Le Brésil

Le faux sentiment d’impunité sur les réseaux sociaux n’exempte pas les responsables de crimes du blâme – Jornal da USP

Même avec les adversités, Daniel Pacheco Pontes estime que la législation actuelle dispose de mécanismes efficaces pour identifier et punir les crimes virtuels

Par Vinicius Botelho

Les crimes contre l’honneur, tels que la calomnie, la diffamation et la calomnie, sont le principal obstacle à la liberté d’expression (Photomontage sur le discours de haine sur les réseaux sociaux – Art : Ana Júlia Maciel/Revue USP

La question de la liberté d’expression sur les réseaux sociaux a fait l’objet d’un chapitre à part en mai, lorsque le milliardaire Elon Musk, homme d’affaires sud-africain-canadien propriétaire des sociétés Tesla et SpaceX, a manifesté son intérêt pour l’acquisition de Twitter, un réseau social popularisé pour sa rapidité et sa autonomie pour commenter des questions diverses et pertinentes pour la société. L’annonce a suscité des débats et des questions sur la réduction des peines pour les crimes contre l’honneur et une plus grande diffusion de fausses nouvelles sur la plateforme. Selon le professeur Daniel Pacheco Pontes, de la Faculté de droit de Ribeirão Preto (FDRP) de l’USP, l’anonymat des réseaux sociaux garantit un faux sentiment d’impunité, mais la législation brésilienne actuelle dispose de ressources pour surmonter les difficultés d’identification et de garantie de la peine des auteurs qui commettent des crimes tels que la diffamation, la calomnie et la calomnie.
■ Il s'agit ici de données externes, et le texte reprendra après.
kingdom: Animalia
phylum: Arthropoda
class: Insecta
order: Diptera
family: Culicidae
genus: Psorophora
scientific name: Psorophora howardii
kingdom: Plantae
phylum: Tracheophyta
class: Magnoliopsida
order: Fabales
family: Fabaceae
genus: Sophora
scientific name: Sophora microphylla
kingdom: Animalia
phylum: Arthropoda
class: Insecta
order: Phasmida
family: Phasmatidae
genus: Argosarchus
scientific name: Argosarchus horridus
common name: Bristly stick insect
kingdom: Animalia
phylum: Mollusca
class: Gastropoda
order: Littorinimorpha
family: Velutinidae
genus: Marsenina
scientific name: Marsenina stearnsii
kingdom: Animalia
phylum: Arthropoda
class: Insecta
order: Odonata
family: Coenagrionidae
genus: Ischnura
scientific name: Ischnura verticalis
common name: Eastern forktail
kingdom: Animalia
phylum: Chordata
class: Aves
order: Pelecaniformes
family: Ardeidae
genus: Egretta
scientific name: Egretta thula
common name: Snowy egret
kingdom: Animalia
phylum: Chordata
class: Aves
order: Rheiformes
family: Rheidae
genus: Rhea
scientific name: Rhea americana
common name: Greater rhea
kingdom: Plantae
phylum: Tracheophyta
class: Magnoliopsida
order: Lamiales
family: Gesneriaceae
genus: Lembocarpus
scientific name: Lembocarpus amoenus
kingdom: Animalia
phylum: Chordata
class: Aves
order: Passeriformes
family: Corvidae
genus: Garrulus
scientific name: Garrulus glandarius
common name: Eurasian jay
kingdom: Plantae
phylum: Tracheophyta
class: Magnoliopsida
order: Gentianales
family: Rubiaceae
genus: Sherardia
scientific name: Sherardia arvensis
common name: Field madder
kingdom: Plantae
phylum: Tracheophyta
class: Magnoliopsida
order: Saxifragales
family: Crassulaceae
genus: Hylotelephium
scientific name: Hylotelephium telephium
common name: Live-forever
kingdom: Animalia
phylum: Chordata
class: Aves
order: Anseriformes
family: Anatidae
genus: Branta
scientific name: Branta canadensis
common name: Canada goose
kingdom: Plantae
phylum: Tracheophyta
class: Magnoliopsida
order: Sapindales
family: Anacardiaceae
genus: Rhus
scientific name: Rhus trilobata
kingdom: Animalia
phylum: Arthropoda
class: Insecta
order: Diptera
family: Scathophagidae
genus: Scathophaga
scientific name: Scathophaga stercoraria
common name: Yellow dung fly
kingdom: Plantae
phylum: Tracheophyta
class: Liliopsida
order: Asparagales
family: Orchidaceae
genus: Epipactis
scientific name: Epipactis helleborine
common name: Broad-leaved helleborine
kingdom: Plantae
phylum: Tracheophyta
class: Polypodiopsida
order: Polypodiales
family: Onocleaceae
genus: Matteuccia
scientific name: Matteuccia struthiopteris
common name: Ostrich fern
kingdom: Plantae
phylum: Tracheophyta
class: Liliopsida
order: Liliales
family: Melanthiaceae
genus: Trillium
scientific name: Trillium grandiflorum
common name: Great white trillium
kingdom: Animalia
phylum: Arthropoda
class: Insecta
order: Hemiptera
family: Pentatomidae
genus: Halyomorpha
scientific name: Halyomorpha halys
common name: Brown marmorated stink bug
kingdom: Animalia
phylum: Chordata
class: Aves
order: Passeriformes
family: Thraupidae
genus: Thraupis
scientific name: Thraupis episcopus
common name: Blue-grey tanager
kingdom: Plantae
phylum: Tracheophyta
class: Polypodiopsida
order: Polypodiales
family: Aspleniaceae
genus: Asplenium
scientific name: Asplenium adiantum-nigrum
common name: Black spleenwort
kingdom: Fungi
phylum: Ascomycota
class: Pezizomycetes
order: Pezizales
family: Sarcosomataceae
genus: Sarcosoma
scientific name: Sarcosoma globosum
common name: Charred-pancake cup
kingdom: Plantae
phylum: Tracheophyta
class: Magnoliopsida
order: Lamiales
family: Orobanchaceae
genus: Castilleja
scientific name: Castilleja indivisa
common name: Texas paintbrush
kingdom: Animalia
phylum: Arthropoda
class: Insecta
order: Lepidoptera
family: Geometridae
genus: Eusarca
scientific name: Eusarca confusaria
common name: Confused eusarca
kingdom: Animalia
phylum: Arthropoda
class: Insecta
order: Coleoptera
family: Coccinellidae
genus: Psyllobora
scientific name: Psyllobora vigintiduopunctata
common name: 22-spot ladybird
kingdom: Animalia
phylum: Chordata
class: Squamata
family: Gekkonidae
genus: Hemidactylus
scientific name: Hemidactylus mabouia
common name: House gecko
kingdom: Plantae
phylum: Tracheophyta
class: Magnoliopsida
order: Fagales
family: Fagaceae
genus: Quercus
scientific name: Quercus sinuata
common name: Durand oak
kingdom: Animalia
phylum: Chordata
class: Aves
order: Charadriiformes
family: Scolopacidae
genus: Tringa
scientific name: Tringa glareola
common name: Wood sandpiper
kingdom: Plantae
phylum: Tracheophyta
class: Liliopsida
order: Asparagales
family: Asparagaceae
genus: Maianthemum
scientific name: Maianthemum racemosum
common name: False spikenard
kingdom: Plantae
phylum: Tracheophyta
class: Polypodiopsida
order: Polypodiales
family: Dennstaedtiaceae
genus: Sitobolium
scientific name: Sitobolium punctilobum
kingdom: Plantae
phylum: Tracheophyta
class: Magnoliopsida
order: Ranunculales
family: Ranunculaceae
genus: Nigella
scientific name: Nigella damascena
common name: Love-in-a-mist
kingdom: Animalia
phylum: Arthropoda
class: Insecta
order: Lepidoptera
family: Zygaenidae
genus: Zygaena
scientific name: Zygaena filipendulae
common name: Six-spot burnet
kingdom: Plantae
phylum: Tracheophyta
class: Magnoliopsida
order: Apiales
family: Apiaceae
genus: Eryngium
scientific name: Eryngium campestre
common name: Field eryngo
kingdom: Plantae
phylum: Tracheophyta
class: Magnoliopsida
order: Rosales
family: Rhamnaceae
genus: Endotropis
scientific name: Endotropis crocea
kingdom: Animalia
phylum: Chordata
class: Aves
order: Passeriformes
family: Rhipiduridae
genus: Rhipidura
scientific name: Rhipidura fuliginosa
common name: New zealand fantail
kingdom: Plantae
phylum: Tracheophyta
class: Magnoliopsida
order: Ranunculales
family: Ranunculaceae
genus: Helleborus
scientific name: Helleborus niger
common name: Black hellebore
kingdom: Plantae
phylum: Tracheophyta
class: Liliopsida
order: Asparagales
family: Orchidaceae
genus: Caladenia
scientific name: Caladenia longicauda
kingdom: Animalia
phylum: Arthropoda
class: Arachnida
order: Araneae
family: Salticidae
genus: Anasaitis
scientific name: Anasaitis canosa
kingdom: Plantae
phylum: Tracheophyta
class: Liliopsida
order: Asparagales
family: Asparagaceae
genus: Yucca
Daniel Pacheco Pontes – Photo : Archives personnelles

Selon la loi 5 250 de 1967, qui réglemente la liberté d’expression de pensée et d’information, « il est libre l’expression de la pensée et la recherche, la réception et la diffusion d’informations ou d’idées, par tous moyens et sans dépendre de la censure, chacun étant responsable, dans les conditions prévues par la loi, des abus qu’il commet ».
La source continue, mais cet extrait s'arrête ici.